Josh checked his watch, and said, dismissing the time, ``let's find out.'' Mere minutes later Josh gasped and I felt something catch in my throat. We pulled into the long driveway leading to Josh's house. At the end we saw the trucks and the smoke. It was the house. I stole a look to my left: Josh's face was blank and solid, his eyes looking ahead, his lips tight. I didn't feel anything, and couldn't find anything to feel.

As the truck came to a stop Josh killed the engine and both of us stepped out into a breeze, the smell of dry, unfamiliar smoke, and the shouts of firefighters as they ran about setting up equipment.

Minutes went by as we stood back from the activities and simply stared at the gray smoke and fountain of water sent to combat it. Time meant little, words meant less, and as my mind grew heavy and finally began to take in the scene before me, a wave of nausea washed over me. I raised a finger to point, but my armed refused to move. Before I could speak Josh sighed and whispered, ``Julie, is that ....''

He didn't need to finish; in the shadows of the burning building stood a green station wagon, its side panels of wood, it's windows now covered with ashes.
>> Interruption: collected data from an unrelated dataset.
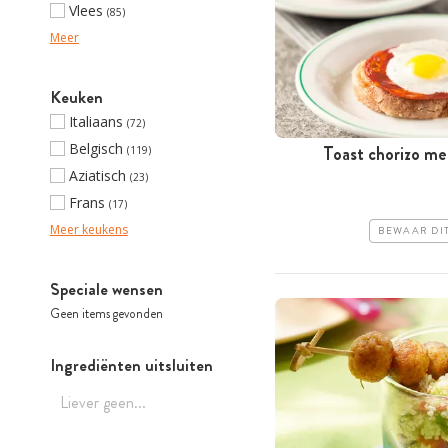
Vlees
(85)
Meer
Keuken
Italiaans
(72)
Belgisch
Toast chorizo met
(119)
Aziatisch
(23)
Frans
(17)
Meer keukens
BEWAAR DI
Speciale wensen
Geen items gevonden
Ingrediënten uitsluiten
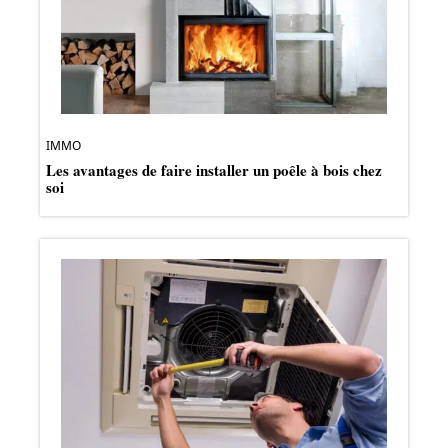
IMMO
Les avantages de faire installer un poêle à bois chez
soi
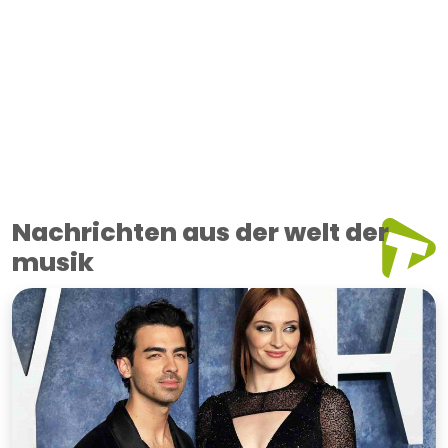
Nachrichten aus der welt der
musik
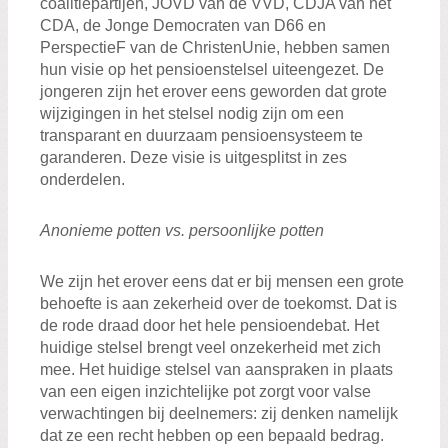
coalitiepartijen, JOVD van de VVD, CDJA van het
CDA, de Jonge Democraten van D66 en
PerspectieF van de ChristenUnie, hebben samen
hun visie op het pensioenstelsel uiteengezet. De
jongeren zijn het erover eens geworden dat grote
wijzigingen in het stelsel nodig zijn om een
transparant en duurzaam pensioensysteem te
garanderen. Deze visie is uitgesplitst in zes
onderdelen.
Anonieme potten vs. persoonlijke potten
We zijn het erover eens dat er bij mensen een grote
behoefte is aan zekerheid over de toekomst. Dat is
de rode draad door het hele pensioendebat. Het
huidige stelsel brengt veel onzekerheid met zich
mee. Het huidige stelsel van aanspraken in plaats
van een eigen inzichtelijke pot zorgt voor valse
verwachtingen bij deelnemers: zij denken namelijk
dat ze een recht hebben op een bepaald bedrag.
My parents' car---the vehicle we'd had since I was a little girl. A few hundred thousand miles, and counting? My parents and Josh's were friends and mine always came over for afternoon coffee on Wednesdays. What was today? Where were they? People couldn't be trapped in a house like this, as big and open as it was. Where were they?

We simply stood there fascinated, waiting to be tapped on the shoulders by mom and dad. So the minutes slipped into hours and at last, as the sun started to slip behind the distant mountains, the fire was finally extinguished. The station wagon looked no worse for wear. And yet we stood, until firemen and paramedics exited the house, carrying behind them several dark forms. Did the blood rush from my face in that moment? Josh lurched forward and I watched him go, unable to move myself. Finally I tore free and caught up, but no hesitation on my part would have changed the scene before me, the charred bodies, the cut faces, the pained looks.
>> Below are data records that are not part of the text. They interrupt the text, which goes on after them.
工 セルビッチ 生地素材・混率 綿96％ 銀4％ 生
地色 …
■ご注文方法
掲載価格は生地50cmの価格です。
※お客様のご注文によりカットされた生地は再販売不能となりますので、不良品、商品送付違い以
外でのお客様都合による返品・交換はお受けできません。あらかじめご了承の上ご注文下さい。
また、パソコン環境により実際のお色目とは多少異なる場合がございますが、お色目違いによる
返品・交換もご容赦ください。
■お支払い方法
``It looks as if a gas line broke,'' mumbled one paramedic.

``The kitchen windows and walls look like they were shattered. Exploded,'' agreed a firefighter. Was it Mr. Wheeler?

So, we halted again and watched as the men on duty passed us by, pulling their tokens behind them. Josh and I didn't speak, but he turned to me, something pased between us, unsaid, and he nodded. I lowered my eyes in agreement, and as I turned back towards his truck, he put one of his big, farm-boy hands around my shoulders. Back in the truck, as he started the ignition, I looked at the fuel gauge and sighed in relief.

We wouldn't have to stop driving for many, many miles.

-- March 29, 1999


Notes: The title to this story comes in a way from Don McLean's ``American Pie''. The story itself grew out of my trip to Wisconsin in August of 1997. Along the way we stopped at a cafe in eastern Idaho; this cafe served as the starting point for the text.